___ Quelltext

Zu Ziffer 1.2 der Verwaltungsvorschrift des Ministeriums für Kultus und Sport vom 31. März 1983 über die Teilnahme am Religionsunterricht wird folgendes vereinbart:
  1. Zu Ziffer 1.2.1
    In diesen Fällen wird allgemein zugestimmt, daß evangelische bzw. katholische Schüler zwei Kurse bzw. zwei Schulhalbjahre den Religionsunterricht der anderen Kirche besuchen können, sofern nicht in besonderen Fällen von den kirchlichen Oberbehörden Einwendungen bestehen.
  2. Zu Ziffer 1.2.2
    Der Fall, daß an der Schule kein evangelischer bzw. katholischer Religionsunterricht erteilt wird, tritt nicht auf. Für die Erteilung der Zustimmung zur Aufnahme von Schülern anderer Religionsgemeinschaften ist der Religionslehrer im Rahmen der jeweiligen kirchlichen Bestimmungen zuständig.

______

• Schriftliche Aufgabe A
Was sagt die Vereinbarung zum Religionsunterricht zu diesen Punkten?
(i) Von welchem Datum ist die Verwaltungsvorschrift des Ministeriums für Kultus und Sport?
(ii) Wie lange dürfen evangelische bzw. katholische Schüler laut „Zu Ziffer 1.2.1“ den Religionsunterricht der anderen Kirche besuchen?
(iii) Wer ist laut „Zu Ziffer 1.2.2“ für die Zustimmung zur Aufnahme von Schülern anderer Religionsgemeinschaften zuständig?
• Schriftliche Aufgabe B
Setzen Sie die Vereinbarung zum Religionsunterricht im Anschluss an ihren letzten Satz fort.
Die Einträge spielen dafür keine Rolle.

___ Bereitgestellte Daten

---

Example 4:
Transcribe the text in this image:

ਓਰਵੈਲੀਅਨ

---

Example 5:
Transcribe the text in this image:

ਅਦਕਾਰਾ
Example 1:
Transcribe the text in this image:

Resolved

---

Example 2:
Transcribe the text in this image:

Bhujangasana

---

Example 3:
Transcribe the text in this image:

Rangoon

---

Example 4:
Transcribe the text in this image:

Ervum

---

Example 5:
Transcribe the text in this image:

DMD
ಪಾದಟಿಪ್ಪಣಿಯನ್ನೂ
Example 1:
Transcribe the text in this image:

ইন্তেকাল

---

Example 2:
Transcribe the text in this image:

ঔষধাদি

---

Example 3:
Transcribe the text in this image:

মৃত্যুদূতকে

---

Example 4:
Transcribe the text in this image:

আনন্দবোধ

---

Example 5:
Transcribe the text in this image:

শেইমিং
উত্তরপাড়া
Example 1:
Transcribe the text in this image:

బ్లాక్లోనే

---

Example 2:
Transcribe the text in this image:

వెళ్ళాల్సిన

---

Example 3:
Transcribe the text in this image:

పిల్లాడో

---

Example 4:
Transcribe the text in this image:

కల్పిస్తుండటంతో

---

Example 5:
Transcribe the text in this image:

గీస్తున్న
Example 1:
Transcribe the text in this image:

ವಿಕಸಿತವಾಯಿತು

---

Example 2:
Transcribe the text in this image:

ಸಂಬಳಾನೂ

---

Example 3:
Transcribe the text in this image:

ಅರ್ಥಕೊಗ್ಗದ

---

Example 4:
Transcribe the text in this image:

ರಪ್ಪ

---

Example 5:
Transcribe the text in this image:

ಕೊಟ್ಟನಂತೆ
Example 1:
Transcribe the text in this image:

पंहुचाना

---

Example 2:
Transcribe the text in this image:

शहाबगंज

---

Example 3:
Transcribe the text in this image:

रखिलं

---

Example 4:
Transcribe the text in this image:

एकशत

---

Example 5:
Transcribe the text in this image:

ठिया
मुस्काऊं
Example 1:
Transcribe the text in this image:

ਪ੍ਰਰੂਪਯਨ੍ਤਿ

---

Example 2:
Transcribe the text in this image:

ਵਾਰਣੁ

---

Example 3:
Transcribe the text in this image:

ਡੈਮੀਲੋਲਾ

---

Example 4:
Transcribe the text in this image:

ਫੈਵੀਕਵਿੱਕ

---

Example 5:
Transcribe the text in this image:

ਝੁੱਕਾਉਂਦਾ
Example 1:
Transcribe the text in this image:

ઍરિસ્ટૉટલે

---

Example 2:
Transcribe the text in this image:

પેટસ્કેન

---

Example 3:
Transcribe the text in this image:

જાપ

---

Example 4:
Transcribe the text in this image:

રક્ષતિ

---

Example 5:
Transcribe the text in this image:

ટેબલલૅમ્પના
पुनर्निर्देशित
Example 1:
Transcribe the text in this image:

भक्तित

______

• Ergebnis A
(i) Vom 31. März 1983.
(ii) Zwei Kurse bzw. zwei Schulhalbjahre.
(iii) Der Religionslehrer, im Rahmen der jeweiligen kirchlichen Bestimmungen.

• Ergebnis B
  3. Zu Ziffer 1.2.3
    Es besteht Übereinstimmung, daß dieser Fall für den evangelischen und katholischen Religionsunterricht möglichst nicht eintreten sollte. In erster Linie muß versucht werden, den Religionsunterricht jahrgangsübergreifend anzubieten. Wenn die Fortführung des Religionsunterrichts aus organisatorischen oder personellen Gründen nicht möglich erscheint, benachrichtigen die Schulen unmittelbar die zuständigen kirchlichen Oberbehörden. Wenn die Voraussetzungen von Ziffer 1.2.3 eintreten, wird allgemein die Zustimmung erteilt, daß evangelische bzw. katholische Schüler den Religionsunterricht der anderen Kirche besuchen können.
  4. Zu Ziffer 1.2.4
    Die Zustimmung ist von den zuständigen kirchlichen Oberbehörden zu erteilen.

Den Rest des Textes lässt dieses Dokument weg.